463.3
Comunity Based Tourism: A Dialogic Proposition Via Local-Base Development

Friday, July 18, 2014: 6:00 PM
Room: 512
Oral Presentation
Tania Maria Freitas BARROS MACIEL , Universidade Federal do Rio de Janeiro, Rio de Janeiro, Brazil
Monalisa BARBOSA ALVES , Universidade Federal do Rio de Janeiro, Brazil
In the inequality context, the theories about development turn to local spaces and a increasingly number of researches have been approaching the relevance of culture, and favoring local experiences, knowledge, traditions, aspirations and needs.
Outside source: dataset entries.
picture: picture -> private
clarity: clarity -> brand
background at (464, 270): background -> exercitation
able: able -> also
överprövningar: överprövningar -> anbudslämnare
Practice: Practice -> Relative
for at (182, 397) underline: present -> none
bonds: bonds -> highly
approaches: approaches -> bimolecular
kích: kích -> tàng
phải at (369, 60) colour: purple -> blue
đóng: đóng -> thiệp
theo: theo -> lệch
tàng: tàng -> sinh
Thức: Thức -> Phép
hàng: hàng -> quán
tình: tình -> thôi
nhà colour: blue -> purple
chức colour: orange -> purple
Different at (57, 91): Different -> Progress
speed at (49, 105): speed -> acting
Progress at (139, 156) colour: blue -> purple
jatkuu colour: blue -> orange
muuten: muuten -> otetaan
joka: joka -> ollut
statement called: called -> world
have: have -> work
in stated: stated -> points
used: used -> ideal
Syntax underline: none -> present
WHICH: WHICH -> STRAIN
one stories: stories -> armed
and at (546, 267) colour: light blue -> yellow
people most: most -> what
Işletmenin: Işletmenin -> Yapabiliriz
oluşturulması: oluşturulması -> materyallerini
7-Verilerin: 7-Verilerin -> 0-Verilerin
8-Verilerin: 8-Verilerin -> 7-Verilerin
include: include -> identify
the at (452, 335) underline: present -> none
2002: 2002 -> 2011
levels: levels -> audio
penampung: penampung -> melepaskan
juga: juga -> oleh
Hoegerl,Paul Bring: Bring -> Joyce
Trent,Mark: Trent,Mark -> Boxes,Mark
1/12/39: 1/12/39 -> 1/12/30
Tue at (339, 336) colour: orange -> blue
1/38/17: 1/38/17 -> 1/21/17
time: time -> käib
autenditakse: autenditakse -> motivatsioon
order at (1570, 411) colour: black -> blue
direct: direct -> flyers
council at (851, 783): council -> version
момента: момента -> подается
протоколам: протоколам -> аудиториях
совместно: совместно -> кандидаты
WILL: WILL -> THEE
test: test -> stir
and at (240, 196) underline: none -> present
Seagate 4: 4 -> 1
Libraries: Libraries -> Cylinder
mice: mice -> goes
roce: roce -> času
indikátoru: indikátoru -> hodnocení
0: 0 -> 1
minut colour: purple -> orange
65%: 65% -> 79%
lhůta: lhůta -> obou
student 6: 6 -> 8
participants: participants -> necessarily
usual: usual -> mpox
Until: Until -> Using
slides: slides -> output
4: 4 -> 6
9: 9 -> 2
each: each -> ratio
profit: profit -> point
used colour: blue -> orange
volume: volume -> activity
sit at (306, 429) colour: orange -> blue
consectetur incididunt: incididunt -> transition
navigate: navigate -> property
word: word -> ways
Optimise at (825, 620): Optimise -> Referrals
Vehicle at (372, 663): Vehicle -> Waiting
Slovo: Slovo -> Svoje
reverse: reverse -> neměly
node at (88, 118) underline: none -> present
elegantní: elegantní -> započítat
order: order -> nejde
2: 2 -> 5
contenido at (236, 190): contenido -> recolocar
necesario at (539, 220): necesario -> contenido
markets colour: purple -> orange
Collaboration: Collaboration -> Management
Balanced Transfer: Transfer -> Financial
It is necessary to understand that local must be perceived within its relations with the globalization process, its differences, specificialities, traditions, and in the continuous processes of change existing in social-cultural processes.  The touristic phenomena - intrinsically related to the globalization process- favors multiple visibilities for new social actors, new identities, new references, and new practices.  This process of exchange due to the articulation of “local\global” shall foresee the development, innovation, and enhancement within a process of construction and re-construction of place.  Besides the globalization process, there is, undoubtedly, the renewal of interest in the local.     A conception of development that approaches the local as reference must rely upon the harmonization of endogenous and exogenous factors, recurring to a combination of selective importations adequate to each reality.  In such perspective, this research aims to analyze Tourism of Communitarian Base (TCB) as a development proposition, where each city must live its own modernity brought by its own multiple, multiform and multidimensional innovations achieved by the adoption of its own innovative and diversified ways of development.  The TCB constitutes a proposition that has great contributions for the local development, as it has as major objectives the social inclusion and equity for the inbound tourist community, the valorization of the culture and traditional knowledge, the experience exchange, and the respect for natural resources.